França e Canadá abriram consulados na capital da Groenlândia, Nuuk, nesta sexta-feira 6. A decisão é vista como apoio a Dinamarca e ao território ártico em meio a tensões geopolíticas na região. A atuação marca fortalecimento de presença no Ártico.
O gesto acontece em um contexto de cobrança de Washington sobre a Groenlândia, alvo de interesse do governo dos EUA. França e Canadá reforçam cooperação com Groenlândia e Dinamarca, com foco em ciência, cultura e segurança.

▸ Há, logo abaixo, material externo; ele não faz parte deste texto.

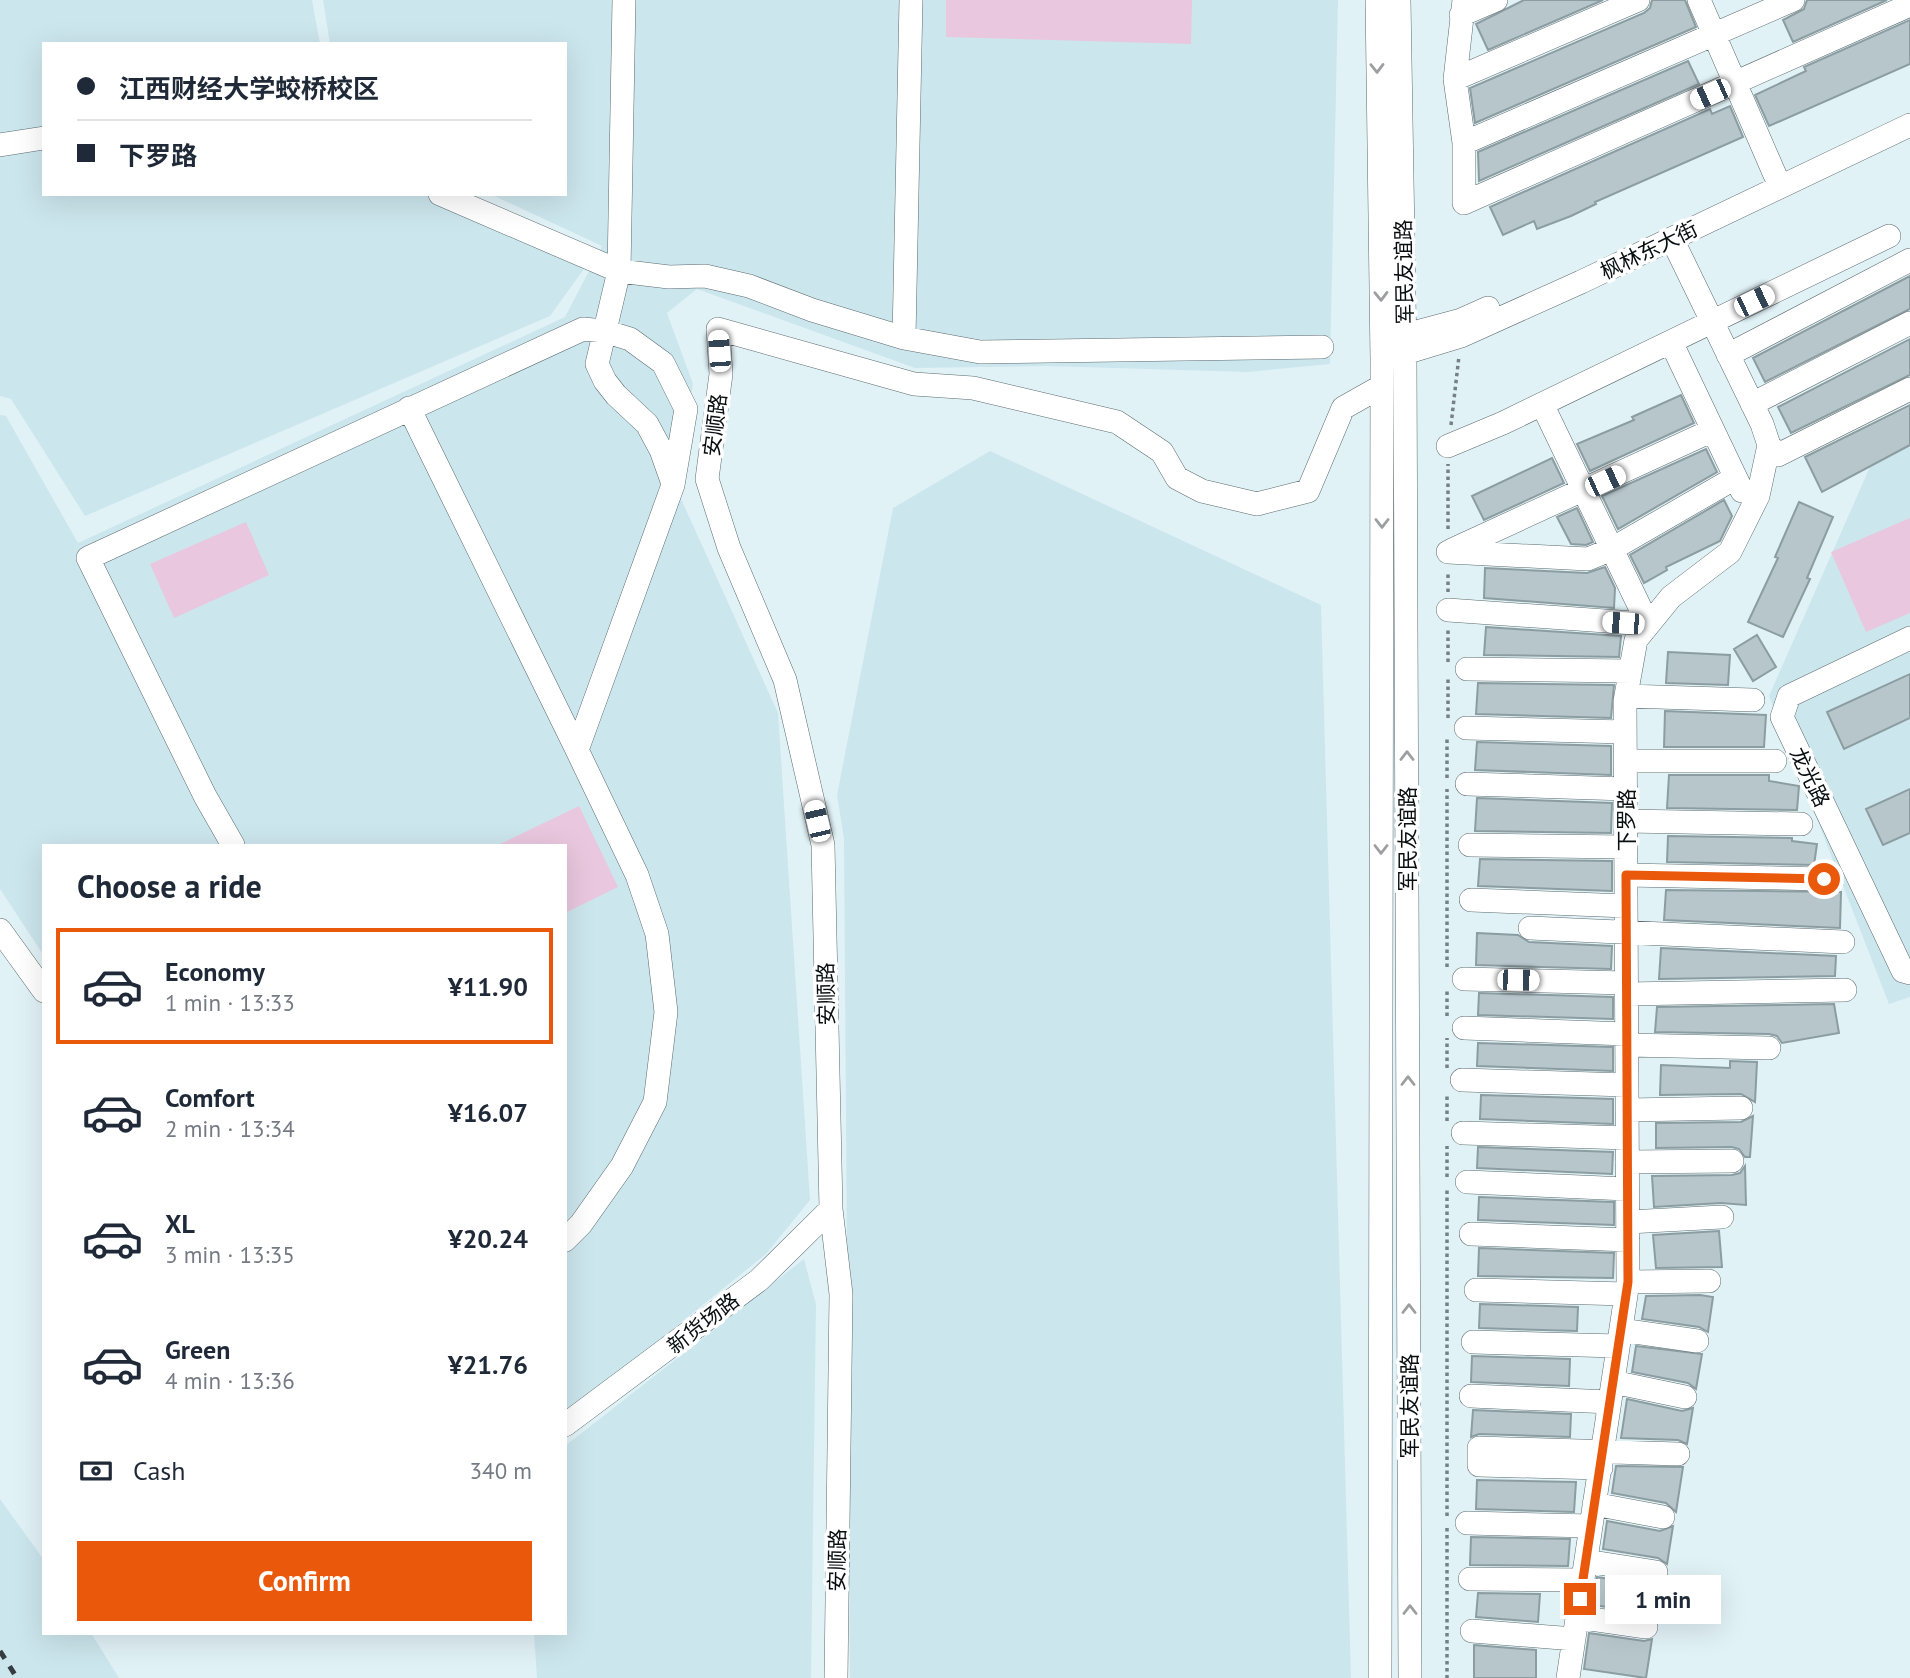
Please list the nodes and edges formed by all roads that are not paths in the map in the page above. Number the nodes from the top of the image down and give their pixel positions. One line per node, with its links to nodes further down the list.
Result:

França entra como o primeiro Estado-membro da UE a abrir um consulado-geral na Groenlândia, onde vivem apenas alguns cidadãos franceses. O Ministério das Relações Exteriores reiterou o respeito à integridade territorial dinamarquesa.
Fronteiras científicas e culturais
O consulado francês terá como objetivo ouvir as necessidades locais e promover iniciativas científicas e culturais, segundo o novo cônsul-geral. A cerimônia de abertura ocorreu em Nuuk, com autoridades locais presentes.
Canadá já anunciara, em dezembro, planos de abrir consulados na Groenlândia e em Anchorage, no Alasca. A ministra das Relações Exteriores, Anita Anand, participou da inauguração e de reuniões com autoridades dinamarquesas e groenlandesas.